Conakry, Guinée – Un procès d’une ampleur inédite s’achève en Guinée, à l’approche du 15e anniversaire du massacre du 28 septembre 2009. Sept cent cinquante parties civiles, près de deux ans de témoignages déchirants, et un ex-président dans le box des accusés : ce procès marque un tournant décisif dans la quête de justice d’un pays au passé jalonné de tragédies.
Des Peines Lourdes pour des Crimes de Masse
Le 28 septembre 2009, plus de 150 personnes ont été tuées et plus d’une centaine de femmes violées par les forces de défense et de sécurité lors d’un rassemblement de l’opposition. Parmi les accusés, l’ex-président Moussa Dadis Camara encourt la réclusion à perpétuité. Le parquet a requis cette peine, demandant également la requalification des faits en crimes contre l’humanité, une question âprement débattue au cours des audiences et qui sera tranchée lors du verdict. Tous les accusés, dont Dadis, ont plaidé non coupables.
Les victimes réclament justice et des réparations financières allant de 100 000 à 300 000 euros, en fonction des préjudices subis, comme l’ont détaillé leurs avocats durant le procès.
Claude Pivi : L’Absent de Taille
Cependant, une absence notable plane sur cette dernière audience : celle de Claude Pivi, en fuite depuis le 4 novembre 2023. Ancien ministre chargé de la Sécurité présidentielle, Pivi est devenu l’ennemi public numéro un après son évasion spectaculaire de la maison centrale de Conakry. Sa cavale a semé la peur parmi les victimes, déjà marquées par les atrocités du 28 septembre 2009 et des jours suivants.

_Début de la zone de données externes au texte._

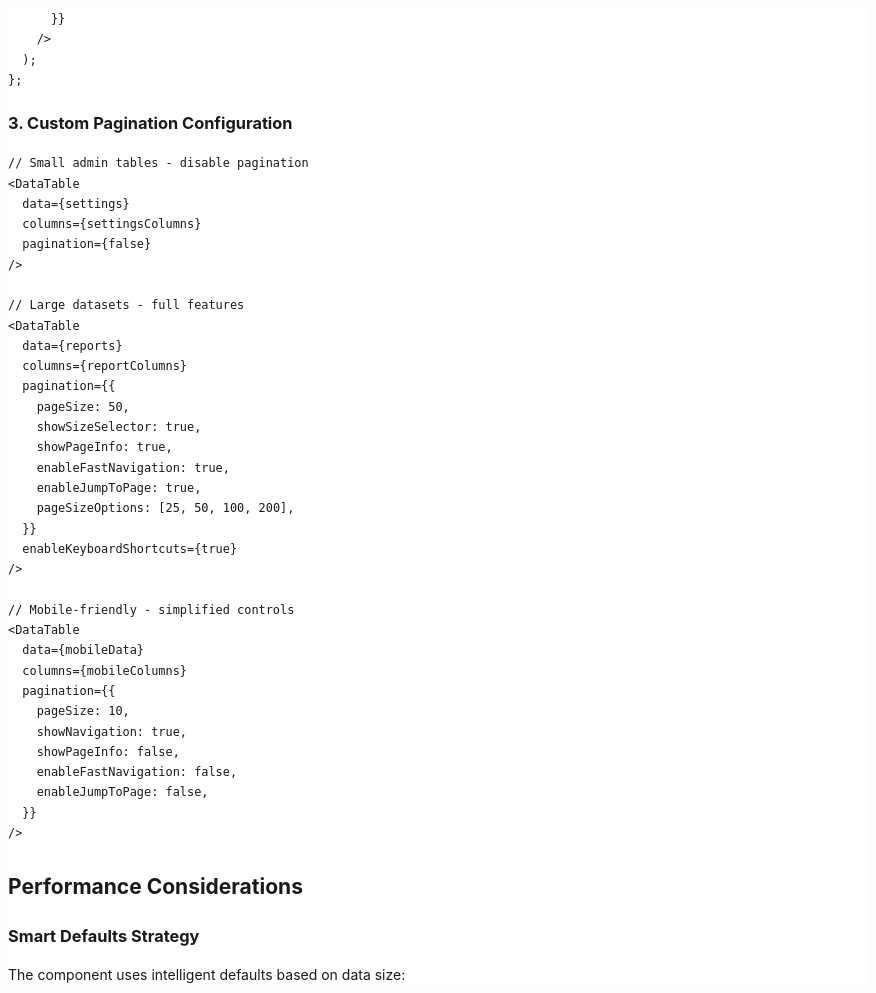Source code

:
 ```tsx
      }}
    />
  );
};
```

### 3. Custom Pagination Configuration

```tsx
// Small admin tables - disable pagination
<DataTable
  data={settings}
  columns={settingsColumns}
  pagination={false}
/>

// Large datasets - full features
<DataTable
  data={reports}
  columns={reportColumns}
  pagination={{
    pageSize: 50,
    showSizeSelector: true,
    showPageInfo: true,
    enableFastNavigation: true,
    enableJumpToPage: true,
    pageSizeOptions: [25, 50, 100, 200],
  }}
  enableKeyboardShortcuts={true}
/>

// Mobile-friendly - simplified controls
<DataTable
  data={mobileData}
  columns={mobileColumns}
  pagination={{
    pageSize: 10,
    showNavigation: true,
    showPageInfo: false,
    enableFastNavigation: false,
    enableJumpToPage: false,
  }}
/>
```

## Performance Considerations

### Smart Defaults Strategy

The component uses intelligent defaults based on data size:
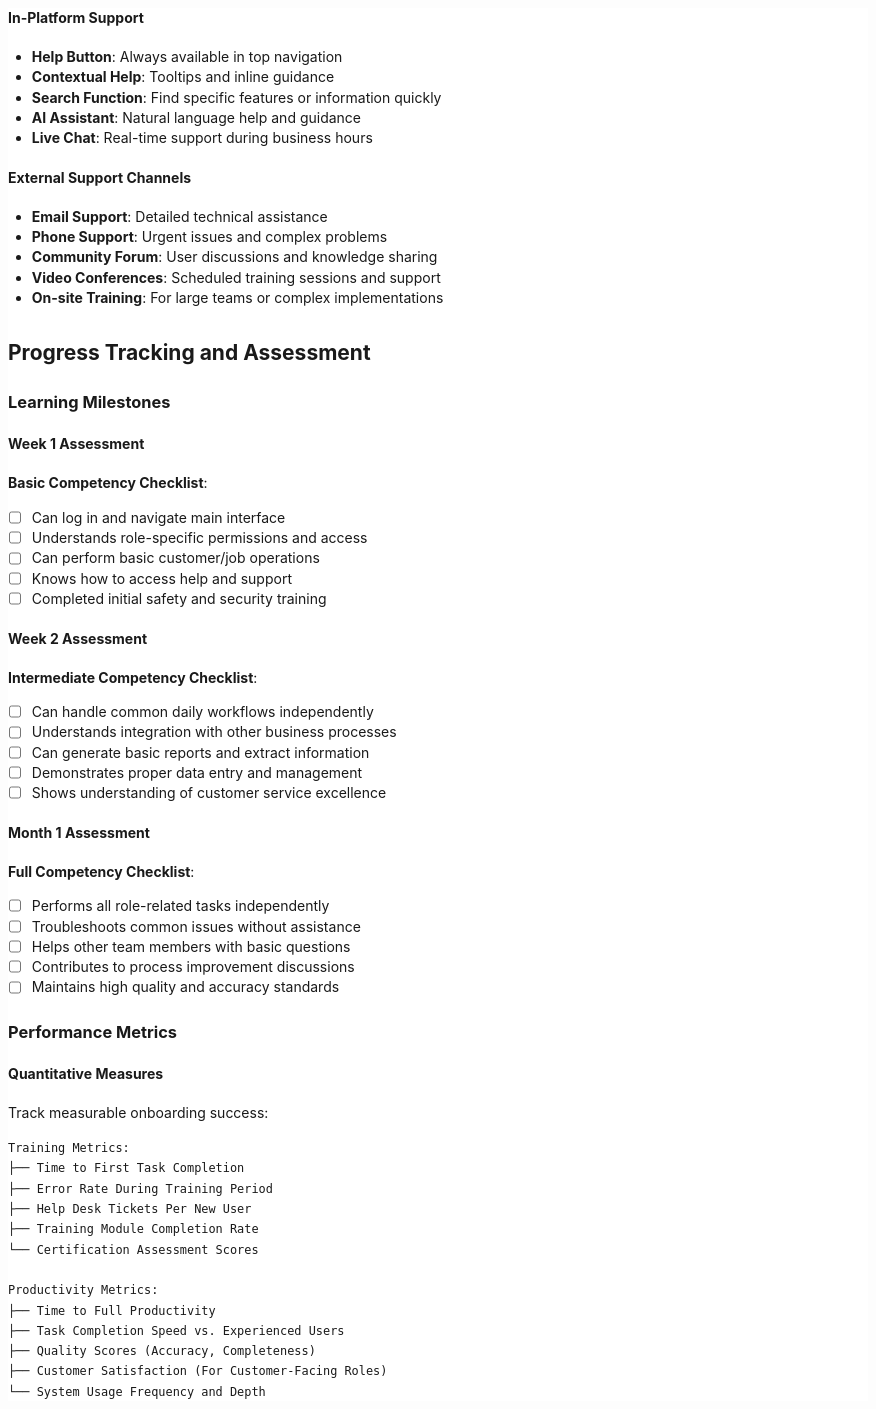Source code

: #### In-Platform Support
- **Help Button**: Always available in top navigation
- **Contextual Help**: Tooltips and inline guidance
- **Search Function**: Find specific features or information quickly
- **AI Assistant**: Natural language help and guidance
- **Live Chat**: Real-time support during business hours

#### External Support Channels
- **Email Support**: Detailed technical assistance
- **Phone Support**: Urgent issues and complex problems  
- **Community Forum**: User discussions and knowledge sharing
- **Video Conferences**: Scheduled training sessions and support
- **On-site Training**: For large teams or complex implementations

## Progress Tracking and Assessment

### Learning Milestones

#### Week 1 Assessment
**Basic Competency Checklist**:
- [ ] Can log in and navigate main interface
- [ ] Understands role-specific permissions and access
- [ ] Can perform basic customer/job operations
- [ ] Knows how to access help and support
- [ ] Completed initial safety and security training

#### Week 2 Assessment
**Intermediate Competency Checklist**:
- [ ] Can handle common daily workflows independently
- [ ] Understands integration with other business processes
- [ ] Can generate basic reports and extract information
- [ ] Demonstrates proper data entry and management
- [ ] Shows understanding of customer service excellence

#### Month 1 Assessment
**Full Competency Checklist**:
- [ ] Performs all role-related tasks independently
- [ ] Troubleshoots common issues without assistance
- [ ] Helps other team members with basic questions
- [ ] Contributes to process improvement discussions
- [ ] Maintains high quality and accuracy standards

### Performance Metrics

#### Quantitative Measures
Track measurable onboarding success:
```
Training Metrics:
├── Time to First Task Completion
├── Error Rate During Training Period  
├── Help Desk Tickets Per New User
├── Training Module Completion Rate
└── Certification Assessment Scores

Productivity Metrics:
├── Time to Full Productivity
├── Task Completion Speed vs. Experienced Users
├── Quality Scores (Accuracy, Completeness)
├── Customer Satisfaction (For Customer-Facing Roles)
└── System Usage Frequency and Depth
```

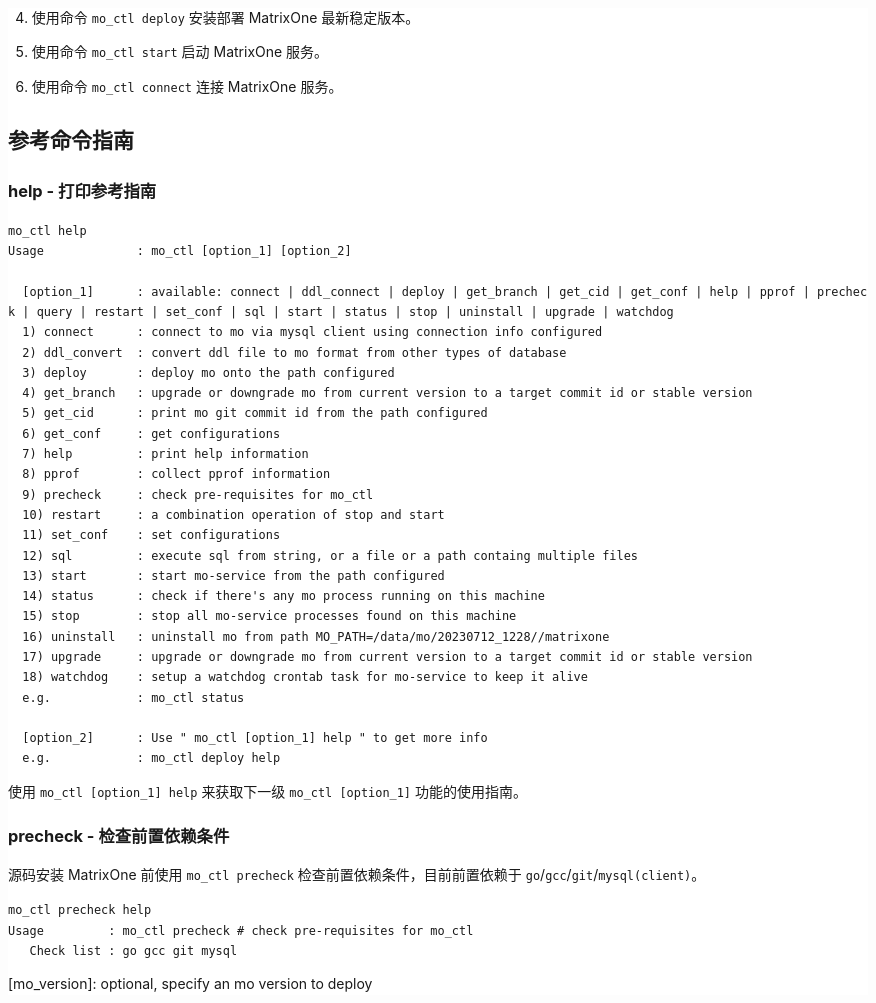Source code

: 4. 使用命令 `mo_ctl deploy` 安装部署 MatrixOne 最新稳定版本。

5. 使用命令 `mo_ctl start` 启动 MatrixOne 服务。

6. 使用命令 `mo_ctl connect` 连接 MatrixOne 服务。

## 参考命令指南

### help - 打印参考指南

```
mo_ctl help
Usage             : mo_ctl [option_1] [option_2]

  [option_1]      : available: connect | ddl_connect | deploy | get_branch | get_cid | get_conf | help | pprof | precheck | query | restart | set_conf | sql | start | status | stop | uninstall | upgrade | watchdog
  1) connect      : connect to mo via mysql client using connection info configured
  2) ddl_convert  : convert ddl file to mo format from other types of database
  3) deploy       : deploy mo onto the path configured
  4) get_branch   : upgrade or downgrade mo from current version to a target commit id or stable version
  5) get_cid      : print mo git commit id from the path configured
  6) get_conf     : get configurations
  7) help         : print help information
  8) pprof        : collect pprof information
  9) precheck     : check pre-requisites for mo_ctl
  10) restart     : a combination operation of stop and start
  11) set_conf    : set configurations
  12) sql         : execute sql from string, or a file or a path containg multiple files
  13) start       : start mo-service from the path configured
  14) status      : check if there's any mo process running on this machine
  15) stop        : stop all mo-service processes found on this machine
  16) uninstall   : uninstall mo from path MO_PATH=/data/mo/20230712_1228//matrixone
  17) upgrade     : upgrade or downgrade mo from current version to a target commit id or stable version
  18) watchdog    : setup a watchdog crontab task for mo-service to keep it alive
  e.g.            : mo_ctl status

  [option_2]      : Use " mo_ctl [option_1] help " to get more info
  e.g.            : mo_ctl deploy help
```

使用 `mo_ctl [option_1] help` 来获取下一级 `mo_ctl [option_1]` 功能的使用指南。

### precheck - 检查前置依赖条件

源码安装 MatrixOne 前使用 `mo_ctl precheck` 检查前置依赖条件，目前前置依赖于 `go`/`gcc`/`git`/`mysql(client)`。

```
mo_ctl precheck help
Usage         : mo_ctl precheck # check pre-requisites for mo_ctl
   Check list : go gcc git mysql
```


  [mo_version]: optional, specify an mo version to deploy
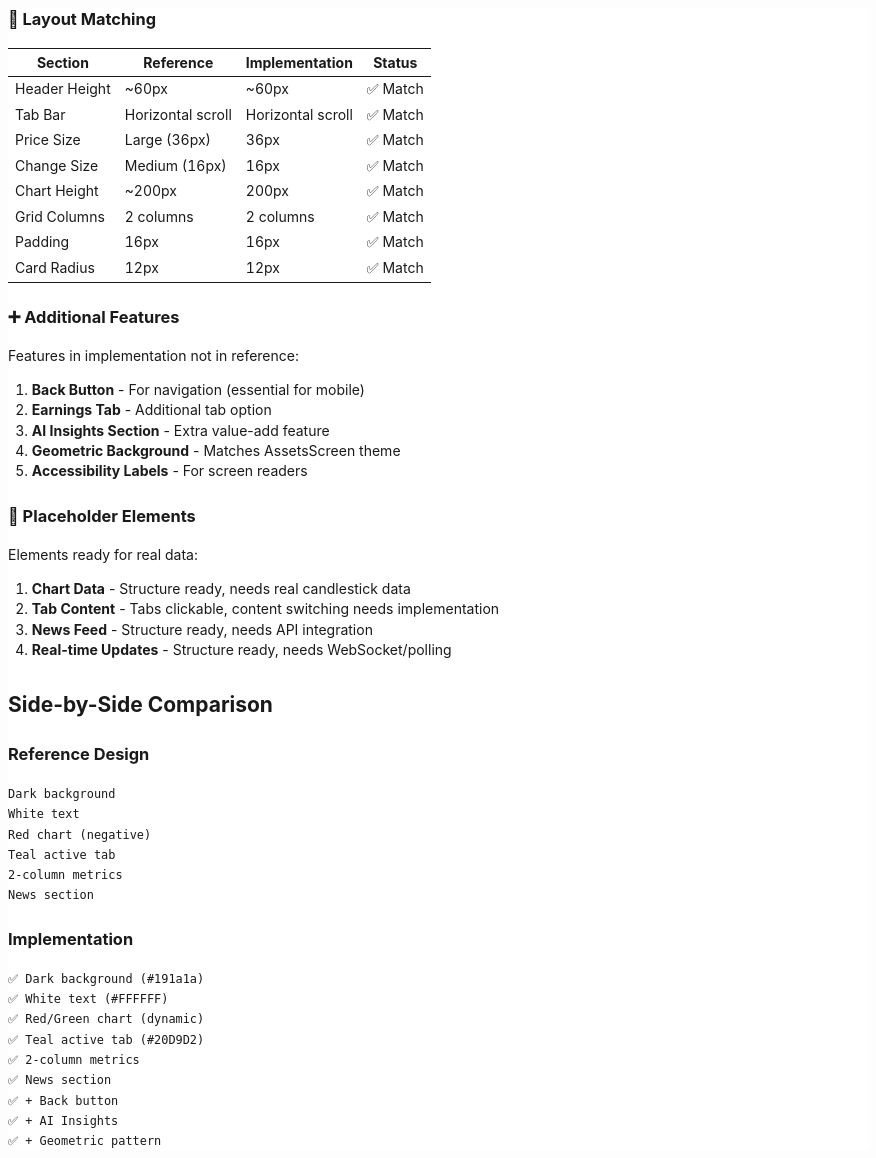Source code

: ### 📐 Layout Matching

| Section | Reference | Implementation | Status |
|---------|-----------|----------------|--------|
| Header Height | ~60px | ~60px | ✅ Match |
| Tab Bar | Horizontal scroll | Horizontal scroll | ✅ Match |
| Price Size | Large (36px) | 36px | ✅ Match |
| Change Size | Medium (16px) | 16px | ✅ Match |
| Chart Height | ~200px | 200px | ✅ Match |
| Grid Columns | 2 columns | 2 columns | ✅ Match |
| Padding | 16px | 16px | ✅ Match |
| Card Radius | 12px | 12px | ✅ Match |

### ➕ Additional Features

Features in implementation not in reference:

1. **Back Button** - For navigation (essential for mobile)
2. **Earnings Tab** - Additional tab option
3. **AI Insights Section** - Extra value-add feature
4. **Geometric Background** - Matches AssetsScreen theme
5. **Accessibility Labels** - For screen readers

### 🚧 Placeholder Elements

Elements ready for real data:

1. **Chart Data** - Structure ready, needs real candlestick data
2. **Tab Content** - Tabs clickable, content switching needs implementation
3. **News Feed** - Structure ready, needs API integration
4. **Real-time Updates** - Structure ready, needs WebSocket/polling

## Side-by-Side Comparison

### Reference Design
```
Dark background
White text
Red chart (negative)
Teal active tab
2-column metrics
News section
```

### Implementation
```
✅ Dark background (#191a1a)
✅ White text (#FFFFFF)
✅ Red/Green chart (dynamic)
✅ Teal active tab (#20D9D2)
✅ 2-column metrics
✅ News section
✅ + Back button
✅ + AI Insights
✅ + Geometric pattern
```
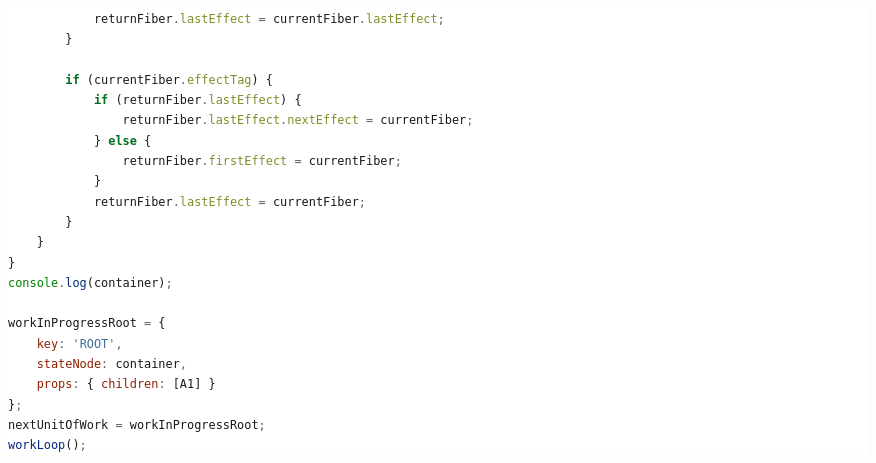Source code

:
 ```js
            returnFiber.lastEffect = currentFiber.lastEffect;
        }

        if (currentFiber.effectTag) {
            if (returnFiber.lastEffect) {
                returnFiber.lastEffect.nextEffect = currentFiber;
            } else {
                returnFiber.firstEffect = currentFiber;
            }
            returnFiber.lastEffect = currentFiber;
        }
    }
}
console.log(container);

workInProgressRoot = {
    key: 'ROOT',
    stateNode: container,
    props: { children: [A1] }
};
nextUnitOfWork = workInProgressRoot;
workLoop();
```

Alors que l’ultime audience s’apprête à commencer, nombre de victimes préfèrent suivre les événements à la télévision, par crainte de représailles et faute de garanties de sécurité de la part de l’État.
Un Verdict Attendu avec Appréhension
Pour ces victimes, c’est le cœur lourd qu’elles s’apprêtent à manquer ce moment historique, attendu depuis 15 ans. Matthias Raynal a rencontré l’une d’entre elles, qui, bien qu’exposée médiatiquement ces dernières années, préfère rester anonyme à l’approche du verdict.
« Parce que je sais ce que j’ai subi, je sais de quoi ces gens-là sont capables. J’ai été face à face avec les accusés. Si ces gens-là sont condamnés aujourd’hui, que va-t-il m’arriver demain ? Il y a des menaces. Que va-t-il arriver à mes enfants ? Que va-t-il arriver à ma pauvre maman ? Je ne sais pas, c’est seulement Dieu qui sait », confie-t-elle, la voix tremblante.
Battue, insultée, et violée au stade, elle a eu le courage de témoigner à visage découvert durant le procès. « Au tribunal, ce jour, il y avait mille caméras qui me fixaient. Pendant des jours, j’étais enfermée à la maison, je ne sortais pas parce que ce jour-là tout le monde a su ce que j’ai vécu. C’étaient des moments difficiles pour moi », raconte-t-elle.
Elle dit avoir pris cette initiative pour lutter contre l’impunité dans son pays et protéger les générations futures. Son témoignage a suscité des réactions positives. « Beaucoup de personnes m’ont félicitée. J’ai beaucoup d’amis après le procès qui m’ont appelé et qui m’ont donné le courage de continuer le combat », ajoute-t-elle.
Aujourd’hui, elle aspire à voir « la vérité éclater », que les victimes obtiennent des réparations non seulement financières mais aussi une reconnaissance de leur dignité.
Ce procès, par son ampleur et sa portée historique, représente une lueur d’espoir pour un pays qui aspire à tourner la page de l’impunité. Les yeux de la nation, et du monde, sont tournés vers Conakry, attendant avec appréhension le verdict qui pourrait enfin rendre justice aux victimes et tracer une nouvelle voie pour l’avenir de la Guinée.